*Instructions for the task*
The response has to reproduce all entries exactly while excluding their pictures.

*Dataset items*

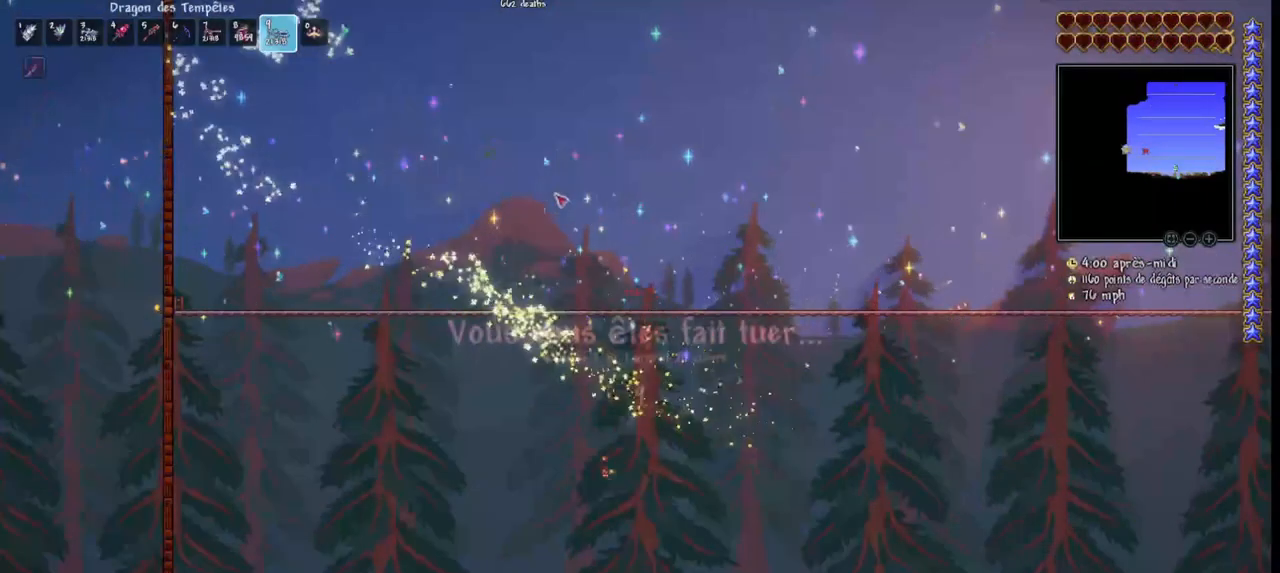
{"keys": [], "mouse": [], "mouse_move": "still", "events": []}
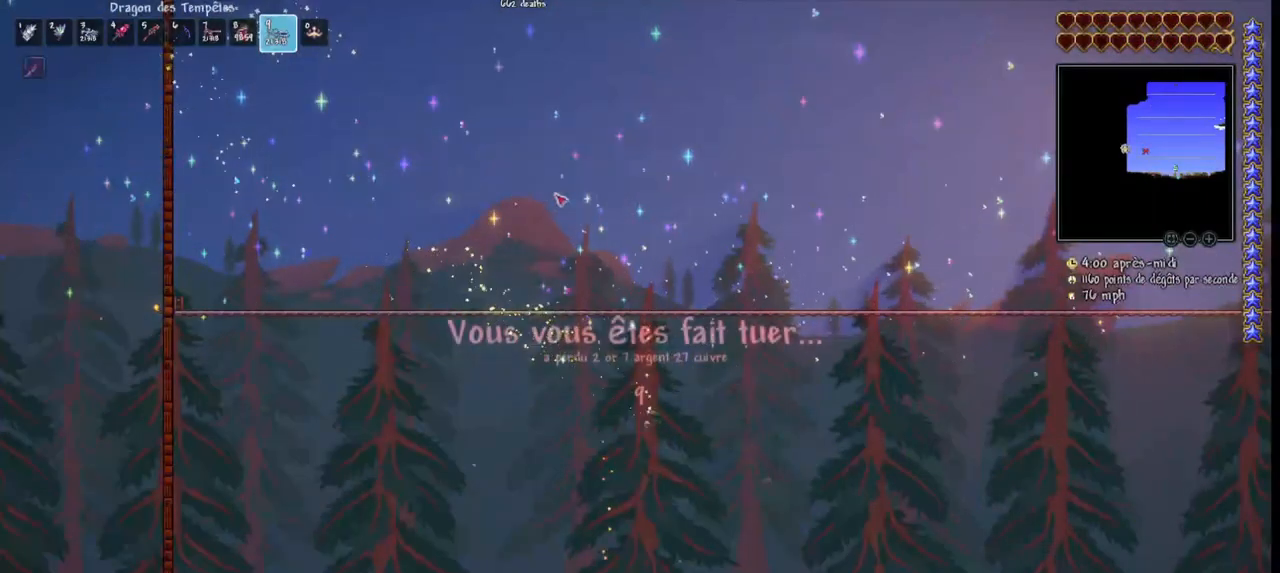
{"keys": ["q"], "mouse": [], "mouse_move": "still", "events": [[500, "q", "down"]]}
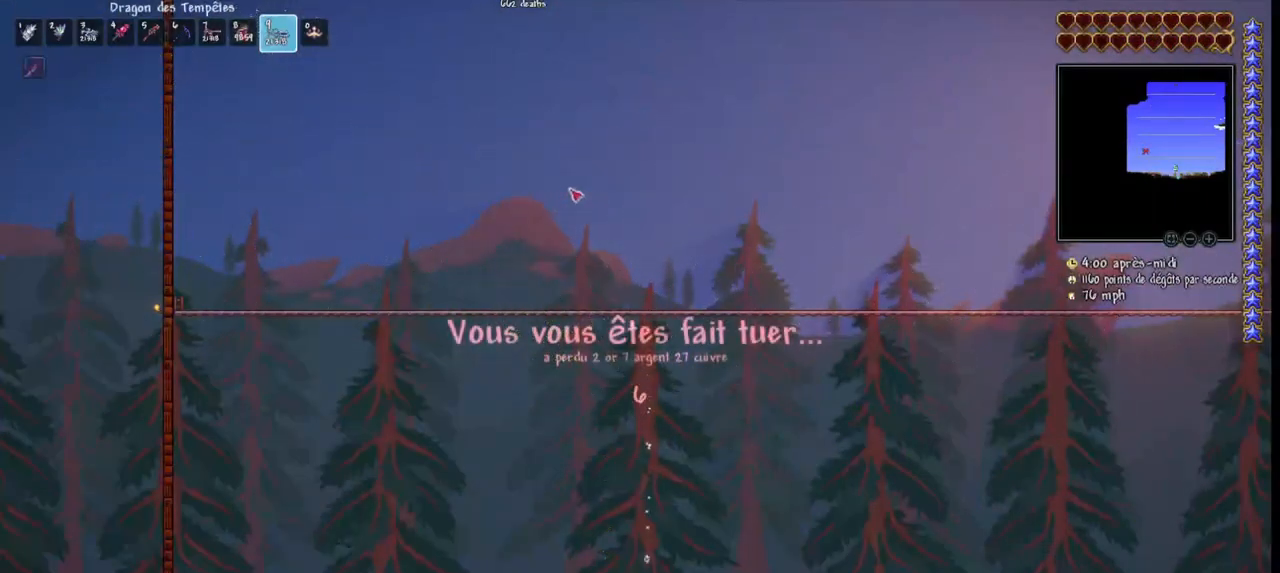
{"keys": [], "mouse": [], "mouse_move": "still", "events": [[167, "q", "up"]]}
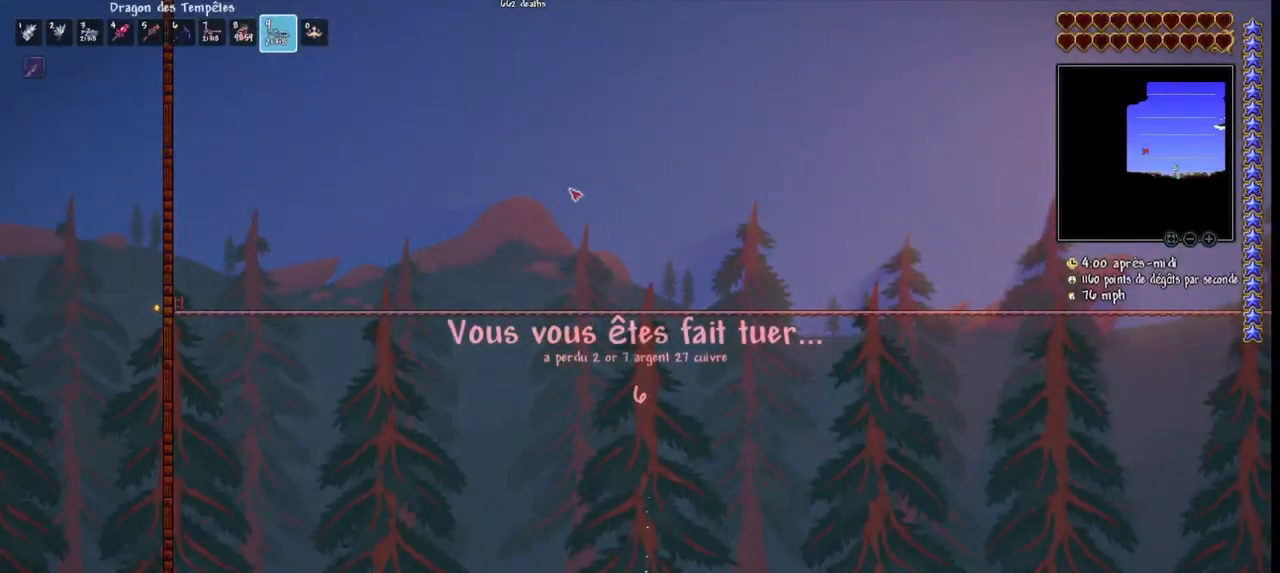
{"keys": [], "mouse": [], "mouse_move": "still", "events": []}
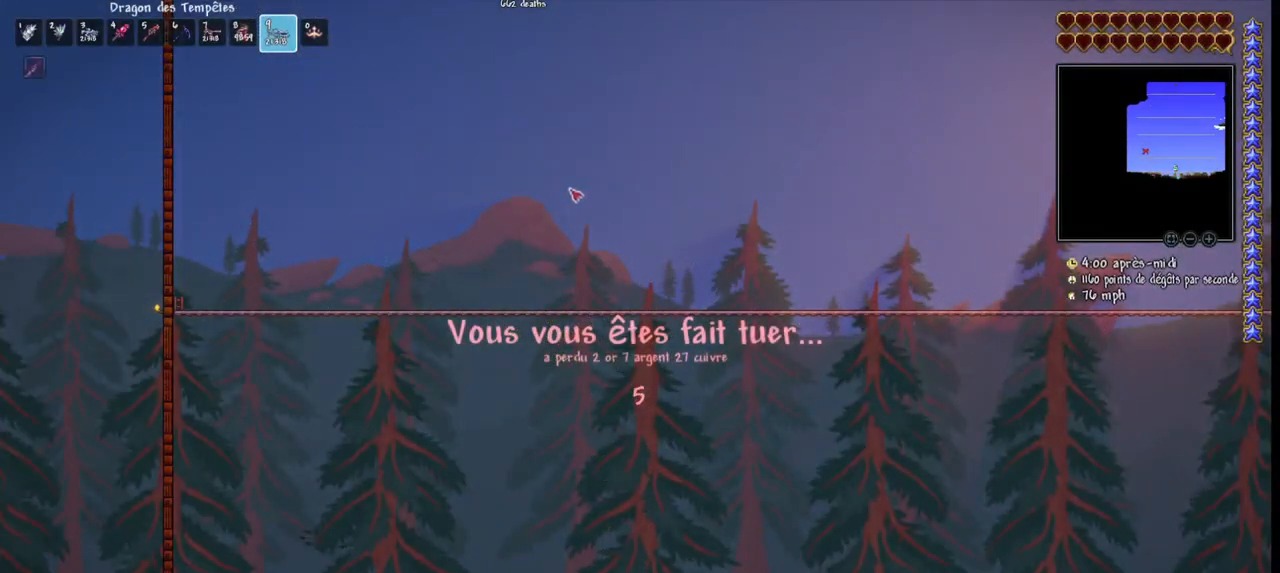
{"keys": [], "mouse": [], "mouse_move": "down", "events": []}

*Worked solution*
{"keys": [], "mouse": [], "mouse_move": "still", "events": []}
{"keys": ["q"], "mouse": [], "mouse_move": "still", "events": [[500, "q", "down"]]}
{"keys": [], "mouse": [], "mouse_move": "still", "events": [[167, "q", "up"]]}
{"keys": [], "mouse": [], "mouse_move": "still", "events": []}
{"keys": [], "mouse": [], "mouse_move": "down", "events": []}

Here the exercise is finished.